The Summer of Jeff

Calculating the Probability of a Streak Within a Season

Posted in baseball analysis, programming by Jeff on September 18, 2017

The 2017 baseball season has had its share of team streaks. I wrote about the Indians record-breaking 22-game winning streak for the Economist, and needed to calculate the odds that a team of Cleveland’s quality would, over the course of a 162-game season, win so many consecutive games.

It turns out that this is a rather difficult problem. Baseball fans and pundits have published a number of probabilities over the course of the streak, but many fall into two categories: (a) the odds of winning all 22 games out of a specific set of 22, or (b) the odds of winning 22 out of 22, multiplied by 162/22, or the number of 22-game stretches that occur in the baseball regular season. The first solution generates some extremely long odds–it’s much harder to win 22 specific games than to assemble a streak over a longer time frame. The second solution is a bit better, but still gets it wrong.

My solution isn’t 100% correct (and I’ll discuss its limitations in a bit), but it gets much closer, especially for rare events such as the Indians streak. We must calculate the probability of an exactly 22-game streak, then the probability of an exactly 23-game streak, all the way up to a full-season, 162-game streak. An exactly 22-game streak is really 24 games long. To exclude 23-gamers (or longer), the 22-game streak must be preceded and followed by losses. There are also the edge cases of streaks that begin or end the season–and thus cannot be both preceded and followed by losses–so we must handle those separately.

So, for the probability of an exactly 22-game streak:

  1. find the probability of a 24-game stretch consisting of a loss, 22 wins, and then a loss;
  2. count the number of 24-game stretches in the course of a season (the length of the season minus 24 minus 1, or 137, for the MLB regular season);
  3. multiply (1) by (2)
  4. to handle the edge cases, find the probability of a 23 game stretch starting (or ending) with a loss, followed (or preceded) by 22 wins;
  5. multiply (4) by 2
  6. add (3) and (5)

Then repeat the process for every streak length from 23 up to 161, and then calculate the probability of 162 wins in 162 games.

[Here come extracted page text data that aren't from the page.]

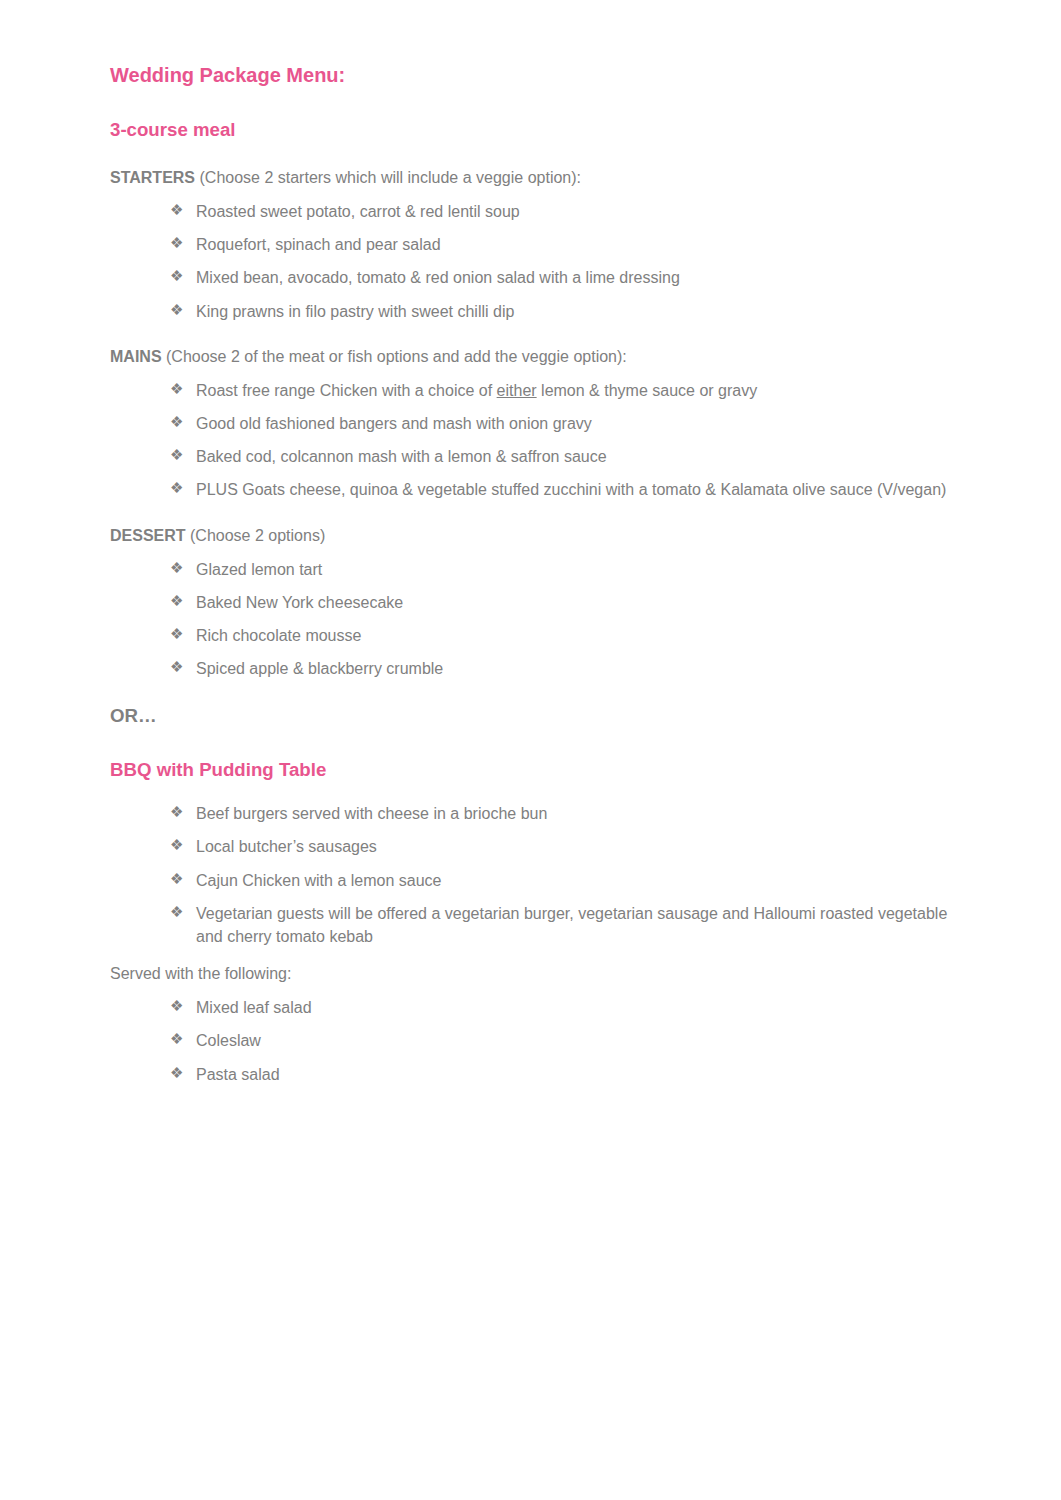Wedding Package Menu:
3-course meal
STARTERS (Choose 2 starters which will include a veggie option):
Roasted sweet potato, carrot & red lentil soup
Roquefort, spinach and pear salad
Mixed bean, avocado, tomato & red onion salad with a lime dressing
King prawns in filo pastry with sweet chilli dip
MAINS (Choose 2 of the meat or fish options and add the veggie option):
Roast free range Chicken with a choice of either lemon & thyme sauce or gravy
Good old fashioned bangers and mash with onion gravy
Baked cod, colcannon mash with a lemon & saffron sauce
PLUS Goats cheese, quinoa & vegetable stuffed zucchini with a tomato & Kalamata olive sauce (V/vegan)
DESSERT (Choose 2 options)
Glazed lemon tart
Baked New York cheesecake
Rich chocolate mousse
Spiced apple & blackberry crumble
OR…
BBQ with Pudding Table
Beef burgers served with cheese in a brioche bun
Local butcher’s sausages
Cajun Chicken with a lemon sauce
Vegetarian guests will be offered a vegetarian burger, vegetarian sausage and Halloumi roasted vegetable and cherry tomato kebab
Served with the following:
Mixed leaf salad
Coleslaw
Pasta salad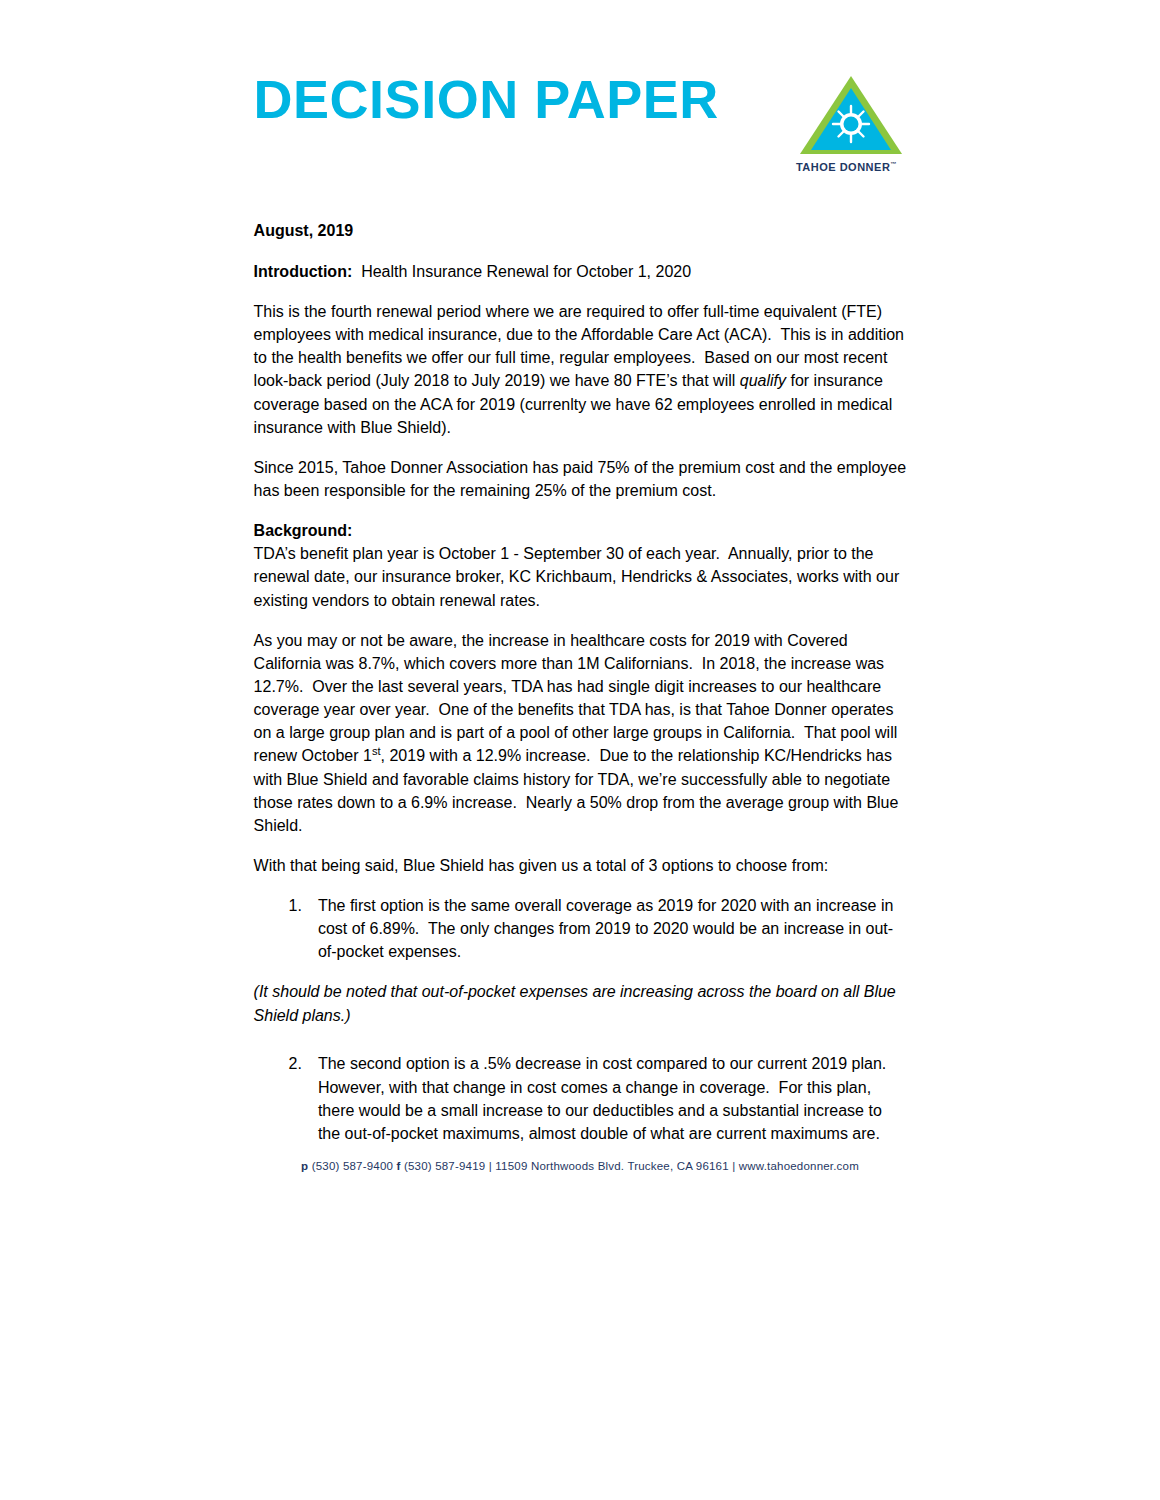DECISION PAPER
TAHOE DONNER™
August, 2019
Introduction: Health Insurance Renewal for October 1, 2020
This is the fourth renewal period where we are required to offer full-time equivalent (FTE) employees with medical insurance, due to the Affordable Care Act (ACA). This is in addition to the health benefits we offer our full time, regular employees. Based on our most recent look-back period (July 2018 to July 2019) we have 80 FTE’s that will qualify for insurance coverage based on the ACA for 2019 (currenlty we have 62 employees enrolled in medical insurance with Blue Shield).
Since 2015, Tahoe Donner Association has paid 75% of the premium cost and the employee has been responsible for the remaining 25% of the premium cost.
Background:
TDA’s benefit plan year is October 1 - September 30 of each year. Annually, prior to the renewal date, our insurance broker, KC Krichbaum, Hendricks & Associates, works with our existing vendors to obtain renewal rates.
As you may or not be aware, the increase in healthcare costs for 2019 with Covered California was 8.7%, which covers more than 1M Californians. In 2018, the increase was 12.7%. Over the last several years, TDA has had single digit increases to our healthcare coverage year over year. One of the benefits that TDA has, is that Tahoe Donner operates on a large group plan and is part of a pool of other large groups in California. That pool will renew October 1st, 2019 with a 12.9% increase. Due to the relationship KC/Hendricks has with Blue Shield and favorable claims history for TDA, we’re successfully able to negotiate those rates down to a 6.9% increase. Nearly a 50% drop from the average group with Blue Shield.
With that being said, Blue Shield has given us a total of 3 options to choose from:
The first option is the same overall coverage as 2019 for 2020 with an increase in cost of 6.89%. The only changes from 2019 to 2020 would be an increase in out-of-pocket expenses.
(It should be noted that out-of-pocket expenses are increasing across the board on all Blue Shield plans.)
The second option is a .5% decrease in cost compared to our current 2019 plan. However, with that change in cost comes a change in coverage. For this plan, there would be a small increase to our deductibles and a substantial increase to the out-of-pocket maximums, almost double of what are current maximums are.
p (530) 587-9400 f (530) 587-9419 | 11509 Northwoods Blvd. Truckee, CA 96161 | www.tahoedonner.com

Clearly you’re not going to do this by hand. To manage it, I wrote up a python script, which can be customized for three variables: streak length, season length, and the odds that the team will win a single game.

The problem with this method is that is double-counts any seasons with multiple qualifying streaks. The longer or rarer the streak, the less likely this is a problem–just imagine the odds against Cleveland winning 22 in a row twice in the same season, even if it were still possible with fewer than 22 games remaining. But for the sake of completeness, it’s important to realize the answer given by this algorithm is not precise. And if you use it to calculate the probability of, say, a 3-game winning streak at some point in the season, the error is going to be so great as to make the whole exercise worthless.

(For the more math-conversant, here’s a discussion of the problem along with a fully correct answer. It would be possible to expand my solution in python to render it complete, but it would increase the complexity quite a bit.)

Indians, Dodgers, and long odds

As I noted in the Economist piece, the odds that a team of the Indians quality–a pythagorean winning percentage of 65.77% through the final game of the streak–would win 22 in a row at some point during a season is about 200 to 1. I was surprised it was that likely, but on the other hand, there are very few teams of that quality. Also, if we consider the range in team quality from game to game due to the differences in starting pitching, the likelihood of such a streak goes down.

Playing around with the algorithm led me to a surprising finding: If we assume the Dodgers are also a very good team, as their record suggests, the likelihood of their own 11-game losing streak was lower than the probability of the Indians reeling off 22 wins in a row. At the same pythag of 65.77%, the odds against an 11-game losing streak are over 1,000 to 1, and even at a modest 60%, the odds against dropping 11 in a row are over 250 to 1.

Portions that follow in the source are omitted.